Their anger prompted them to stage a protest outside the venue where Archbishop Nicolaus Adi Seputra of Merauke, Bishop Leo Laba Ladjar of Jayapura, Bishop Aloysius Murwito of Agats-Asmat, Bishop John Philip Saklil of Timika, and Bishop Hilarion Datus Lega of Manokwari-Sorong were holding an annual meeting to discuss local church matters.

The meeting was held at the Maranatha Waena Convent in Jayapura, capital of Papua province.

"The bishops stay silent instead of speaking up more about injustices faced by indigenous people. They let our dignity be torn up by unfair developments in areas such as health, education and even politics," protest organizer, Christianus Dogopia said.

Local governments only focus on development programs in urban areas, where the majority are non-Papuans. He pointed to the availability of health care facilities in towns and cities as one example.

"Those living in remote areas cannot go to towns or cities as they do not have enough money even for public transport."

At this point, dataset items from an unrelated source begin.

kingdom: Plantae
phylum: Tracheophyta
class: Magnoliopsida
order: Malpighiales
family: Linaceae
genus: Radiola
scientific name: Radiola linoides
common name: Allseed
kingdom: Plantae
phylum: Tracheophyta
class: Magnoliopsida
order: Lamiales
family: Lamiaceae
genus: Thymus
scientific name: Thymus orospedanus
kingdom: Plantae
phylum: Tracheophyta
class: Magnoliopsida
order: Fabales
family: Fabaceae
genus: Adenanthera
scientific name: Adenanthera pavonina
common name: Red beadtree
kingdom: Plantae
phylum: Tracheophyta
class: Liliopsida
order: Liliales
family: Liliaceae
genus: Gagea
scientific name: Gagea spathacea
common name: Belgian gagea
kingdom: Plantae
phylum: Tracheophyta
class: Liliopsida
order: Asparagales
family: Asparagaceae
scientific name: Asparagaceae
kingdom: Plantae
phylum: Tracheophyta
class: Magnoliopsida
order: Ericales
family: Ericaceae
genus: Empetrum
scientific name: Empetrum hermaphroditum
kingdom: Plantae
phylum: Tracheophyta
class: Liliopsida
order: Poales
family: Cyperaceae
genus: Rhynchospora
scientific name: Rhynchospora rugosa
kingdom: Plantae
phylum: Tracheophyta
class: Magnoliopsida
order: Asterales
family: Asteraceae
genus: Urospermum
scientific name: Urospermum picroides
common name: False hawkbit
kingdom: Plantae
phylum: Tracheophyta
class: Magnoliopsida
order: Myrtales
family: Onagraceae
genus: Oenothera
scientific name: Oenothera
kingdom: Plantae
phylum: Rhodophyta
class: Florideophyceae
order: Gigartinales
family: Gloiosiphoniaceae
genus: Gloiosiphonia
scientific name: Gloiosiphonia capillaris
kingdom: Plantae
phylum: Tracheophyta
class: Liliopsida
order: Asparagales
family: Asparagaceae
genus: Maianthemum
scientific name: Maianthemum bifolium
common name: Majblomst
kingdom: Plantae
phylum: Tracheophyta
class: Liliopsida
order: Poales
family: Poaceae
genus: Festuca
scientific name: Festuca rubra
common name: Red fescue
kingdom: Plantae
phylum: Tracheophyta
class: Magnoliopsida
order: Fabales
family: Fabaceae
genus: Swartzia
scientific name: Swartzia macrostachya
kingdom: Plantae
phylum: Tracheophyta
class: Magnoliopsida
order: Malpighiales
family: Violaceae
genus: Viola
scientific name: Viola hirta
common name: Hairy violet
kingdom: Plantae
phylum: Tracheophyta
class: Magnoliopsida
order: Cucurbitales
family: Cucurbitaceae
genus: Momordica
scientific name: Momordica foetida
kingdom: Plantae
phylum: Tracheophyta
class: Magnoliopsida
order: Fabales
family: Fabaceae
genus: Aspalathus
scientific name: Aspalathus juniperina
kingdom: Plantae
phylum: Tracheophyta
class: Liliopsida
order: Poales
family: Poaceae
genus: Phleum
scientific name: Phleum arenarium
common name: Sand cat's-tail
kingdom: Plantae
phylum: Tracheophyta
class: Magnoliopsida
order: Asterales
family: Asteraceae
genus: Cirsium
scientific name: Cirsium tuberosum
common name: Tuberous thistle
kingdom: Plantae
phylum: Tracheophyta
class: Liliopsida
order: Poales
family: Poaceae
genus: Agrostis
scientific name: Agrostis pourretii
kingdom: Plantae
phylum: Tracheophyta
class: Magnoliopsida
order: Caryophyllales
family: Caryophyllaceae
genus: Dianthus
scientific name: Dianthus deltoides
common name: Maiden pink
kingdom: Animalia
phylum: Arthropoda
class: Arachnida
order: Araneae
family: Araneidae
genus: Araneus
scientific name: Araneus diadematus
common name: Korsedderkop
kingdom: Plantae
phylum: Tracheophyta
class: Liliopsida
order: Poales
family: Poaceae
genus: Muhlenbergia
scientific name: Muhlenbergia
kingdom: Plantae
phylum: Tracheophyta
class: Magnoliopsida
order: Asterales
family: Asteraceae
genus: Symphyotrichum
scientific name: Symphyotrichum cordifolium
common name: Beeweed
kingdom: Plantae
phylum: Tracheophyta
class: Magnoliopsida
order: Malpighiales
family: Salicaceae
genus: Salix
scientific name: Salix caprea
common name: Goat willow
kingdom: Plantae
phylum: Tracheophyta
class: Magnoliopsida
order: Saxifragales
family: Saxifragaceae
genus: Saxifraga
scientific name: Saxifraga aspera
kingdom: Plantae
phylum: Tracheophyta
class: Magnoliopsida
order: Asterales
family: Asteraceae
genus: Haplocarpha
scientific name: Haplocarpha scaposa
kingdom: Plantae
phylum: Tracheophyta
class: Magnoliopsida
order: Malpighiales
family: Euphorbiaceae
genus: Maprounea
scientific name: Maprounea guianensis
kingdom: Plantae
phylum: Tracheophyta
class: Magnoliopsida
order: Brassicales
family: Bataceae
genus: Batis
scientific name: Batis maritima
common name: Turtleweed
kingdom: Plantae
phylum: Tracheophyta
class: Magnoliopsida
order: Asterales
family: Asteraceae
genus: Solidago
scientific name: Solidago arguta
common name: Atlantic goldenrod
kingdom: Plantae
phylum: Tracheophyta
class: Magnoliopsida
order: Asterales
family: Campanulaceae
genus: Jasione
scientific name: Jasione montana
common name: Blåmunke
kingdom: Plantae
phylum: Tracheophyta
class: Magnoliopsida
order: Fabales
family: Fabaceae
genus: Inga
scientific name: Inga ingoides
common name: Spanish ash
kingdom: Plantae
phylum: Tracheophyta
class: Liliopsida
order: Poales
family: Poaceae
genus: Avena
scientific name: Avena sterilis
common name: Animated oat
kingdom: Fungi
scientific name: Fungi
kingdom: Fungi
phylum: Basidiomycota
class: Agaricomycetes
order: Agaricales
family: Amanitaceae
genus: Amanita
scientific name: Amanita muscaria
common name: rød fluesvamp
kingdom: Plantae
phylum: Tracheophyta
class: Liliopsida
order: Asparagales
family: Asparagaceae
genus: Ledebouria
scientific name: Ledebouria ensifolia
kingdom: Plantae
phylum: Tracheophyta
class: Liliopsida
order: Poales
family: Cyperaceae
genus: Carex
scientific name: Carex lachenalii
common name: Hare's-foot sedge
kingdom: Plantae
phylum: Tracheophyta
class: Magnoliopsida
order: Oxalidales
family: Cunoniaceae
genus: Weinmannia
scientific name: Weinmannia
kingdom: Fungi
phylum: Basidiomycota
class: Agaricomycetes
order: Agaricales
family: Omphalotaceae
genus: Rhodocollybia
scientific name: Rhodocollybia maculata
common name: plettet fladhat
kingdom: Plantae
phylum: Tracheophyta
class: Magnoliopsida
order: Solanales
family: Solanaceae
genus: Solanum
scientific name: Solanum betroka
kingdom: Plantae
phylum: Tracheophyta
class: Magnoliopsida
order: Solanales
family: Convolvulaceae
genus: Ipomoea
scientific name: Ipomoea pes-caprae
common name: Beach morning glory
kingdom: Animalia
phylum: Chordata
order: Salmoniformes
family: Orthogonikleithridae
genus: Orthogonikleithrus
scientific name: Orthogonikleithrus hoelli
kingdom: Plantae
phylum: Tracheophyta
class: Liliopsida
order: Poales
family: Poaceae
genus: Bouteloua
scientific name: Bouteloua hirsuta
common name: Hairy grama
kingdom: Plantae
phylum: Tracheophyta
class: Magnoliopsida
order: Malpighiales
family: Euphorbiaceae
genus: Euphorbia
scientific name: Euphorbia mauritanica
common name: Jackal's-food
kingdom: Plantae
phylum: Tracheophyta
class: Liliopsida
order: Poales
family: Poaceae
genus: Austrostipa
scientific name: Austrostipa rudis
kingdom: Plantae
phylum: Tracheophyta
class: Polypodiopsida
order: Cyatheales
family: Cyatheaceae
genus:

Soleman Itlay, a Papuan activist who deals with health issues, also joined the protest. He said many indigenous people in remote areas die because of a lack of health care facilities.

Responding to the rally, Bishop Murwito promised to meet the protesters’ demand.

"We will pay more serious attention to their demands," he said, adding that he and other bishops will work together with priests and parishes to deal with the issues.